OneSSH Architecture

This document describes the overall OneSSH design, internal module boundaries, and end-to-end execution flow.

For threat model and security controls, see Security.

1. Design Goals

• Single master-password UX for encrypted host/user configuration.
• Git-friendly encrypted storage (ENC[...] fields in YAML).
• Memory-only runtime secret cache via local agent.
• Unified SSH operations (interactive onessh <alias>, exec, cp, test) over the same config model.
• Simple local namespacing model by default (agent socket/capability derived from parent shell PID for convenience, not as a strong same-UID security boundary).

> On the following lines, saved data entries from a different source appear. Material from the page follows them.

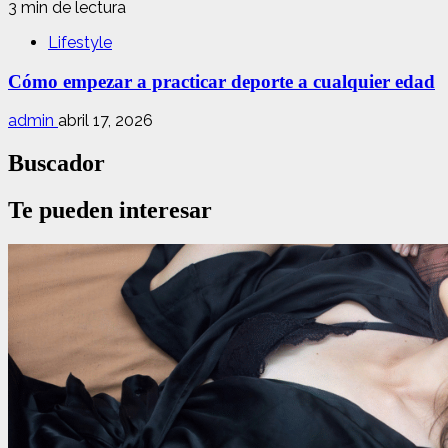
3 min de lectura
Lifestyle
Cómo empezar a practicar deporte a cualquier edad
admin
abril 17, 2026
Buscador
Te pueden interesar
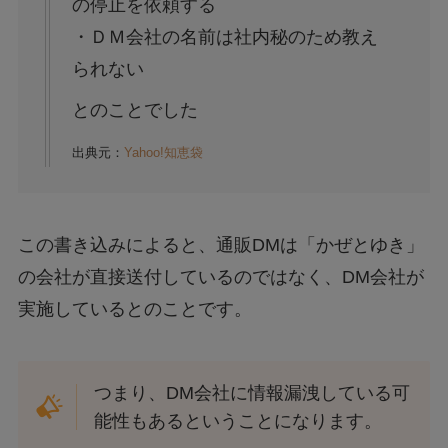
の停止を依頼する
・ＤＭ会社の名前は社内秘のため教え
られない
とのことでした
出典元：
Yahoo!知恵袋
この書き込みによると、通販DMは「かぜとゆき」
の会社が直接送付しているのではなく、DM会社が
実施しているとのことです。
つまり、DM会社に情報漏洩している可
能性もあるということになります。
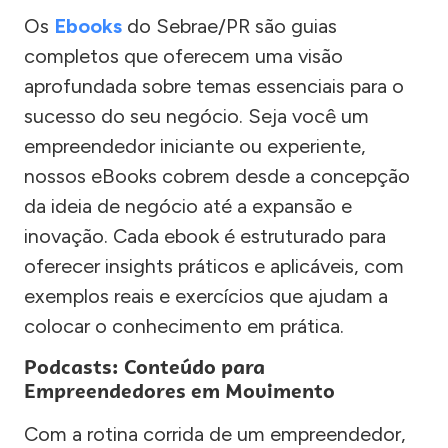
Os
Ebooks
do Sebrae/PR são guias
completos que oferecem uma visão
aprofundada sobre temas essenciais para o
sucesso do seu negócio. Seja você um
empreendedor iniciante ou experiente,
nossos eBooks cobrem desde a concepção
da ideia de negócio até a expansão e
inovação. Cada ebook é estruturado para
oferecer insights práticos e aplicáveis, com
exemplos reais e exercícios que ajudam a
colocar o conhecimento em prática.
Podcasts: Conteúdo para
Empreendedores em Movimento
Com a rotina corrida de um empreendedor,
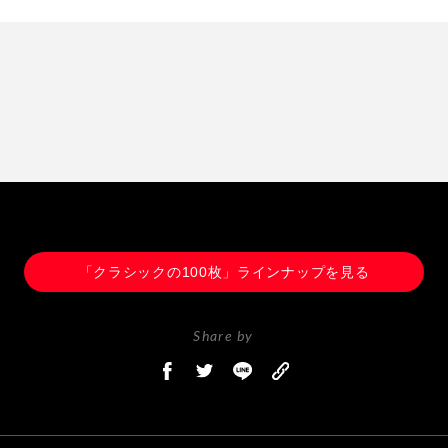
「クラシックの100枚」ラインナップを見る
Share by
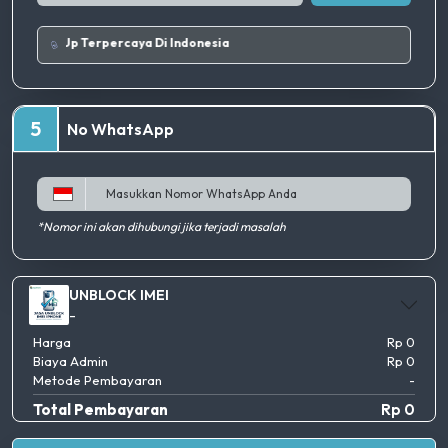
Tempat Top Up Terpercaya Di Indonesia
5
No WhatsApp
*Nomor ini akan dihubungi jika terjadi masalah
UNBLOCK IMEI
-
Harga
Rp 0
Biaya Admin
Rp 0
Metode Pembayaran
-
Total Pembayaran
Rp 0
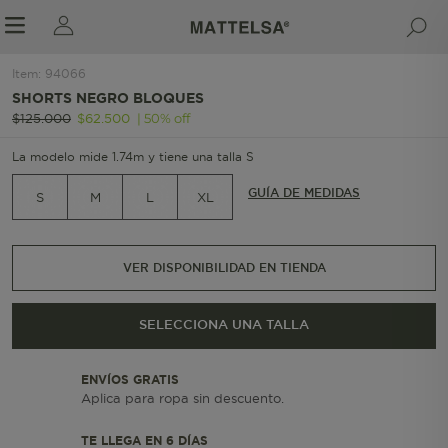
Item
:
94066
1/5
SHORTS NEGRO BLOQUES
|
50
%
off
$
125
.
000
$
62
.
500
r sale submenu
La modelo mide 1.74m y tiene una talla S
GUÍA DE MEDIDAS
S
M
L
XL
VER DISPONIBILIDAD EN TIENDA
SELECCIONA UNA TALLA
ENVÍOS GRATIS
Aplica para ropa sin descuento.
TE LLEGA EN 6 DÍAS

2. High-Level Component Map

3. Repository Layout (Core Modules)

• cmd/onessh
  • Binary entrypoint, version/build wiring.
• internal/cli
  • Command definitions, option parsing, command orchestration.
  • Agent protocol integration and askpass fallback logic.
  • Batch execution orchestration (--all, --tag, --filter, --parallel).
• internal/store
  • Config encryption/decryption, YAML persistence, KDF/cipher handling.
  • Data validation and reset safety checks.
• internal/audit
  • Optional audit logging and rotation.

4. Data Model and Persistence

Store root (default): ~/.config/onessh/data

meta.yaml
users/<alias>.yaml
hosts/<alias>.yaml

• meta.yaml: KDF parameters + password verifier.
• users/*.yaml: reusable user profiles (name, auth).
• hosts/*.yaml: target hosts (host, user_ref, port, proxy_jump, env, pre_connect / post_connect hooks, tags).

Sensitive values are stored as encrypted payloads (ENC[...]), while file structure remains diff-friendly.

5. Runtime Context Resolution

For each command execution, OneSSH resolves runtime context in this order:

1. Parse CLI flags / environment variables.
2. Resolve data path.
3. Resolve agent socket:
   • explicit --agent-socket
   • ONESSH_AGENT_SOCKET / SHUSH_SOCKET
   • default socket derived from parent shell PID.
4. Resolve agent capability:
   • explicit --agent-capability
   • ONESSH_AGENT_CAPABILITY / SHUSH_CAPABILITY
   • default capability derived from uid + parent shell PID.
5. Build cache key namespace:
   • onessh:passphrase:v1:<canonical-data-path>.

6. Master Password and Cache Flow

Notes:

• Cache is in-memory only (agent process), not persisted to disk.
• Cache namespace is per data path, so different stores do not share passphrases accidentally.

7. Command Execution Architecture

Two broad command families:

1. Configuration commands
   • init, add, update, rm, user *, passwd, show, ls
   • Mainly operate on decrypted config model and write encrypted store back.
2. Remote operation commands
   • Root invocation onessh <alias> (interactive SSH; no connect subcommand), plus exec, cp, test
   • Resolve host + user profile, then invoke SSH transport adapters.

7.1 Remote operation pipeline

7.2 Batch execution model

• Filters produce a deterministic alias set.
• --parallel bounds goroutine worker concurrency.
• Per-host result buffers are collected and printed in stable order.
• Any host failure marks overall batch result as failed.

8. Agent and AskPass Integration

• Agent transport: Unix domain socket (shush).
• Access control layers:
  • peer UID verification (agent-side),
  • optional capability token validation.
• Askpass fallback:
  • register a short-lived, single-use token in agent,
  • helper resolves token at runtime,
  • cleanup removes token and temporary launcher script,
  • intended as a compatibility fallback, not as strong as the sshpass -d path.

9. Lifecycle and Cleanup

• logout: clear current store cache entry.
• logout --all: clear all OneSSH passphrase namespace entries.
• agent clear-all: clear all agent secrets/tokens.
• command-level cleanup wipes temporary secret buffers and short-lived artifacts where applicable.

10. Relationship with Security Document

• This file focuses on architecture and execution behavior.
• Security covers threat model, mitigations, and security limits.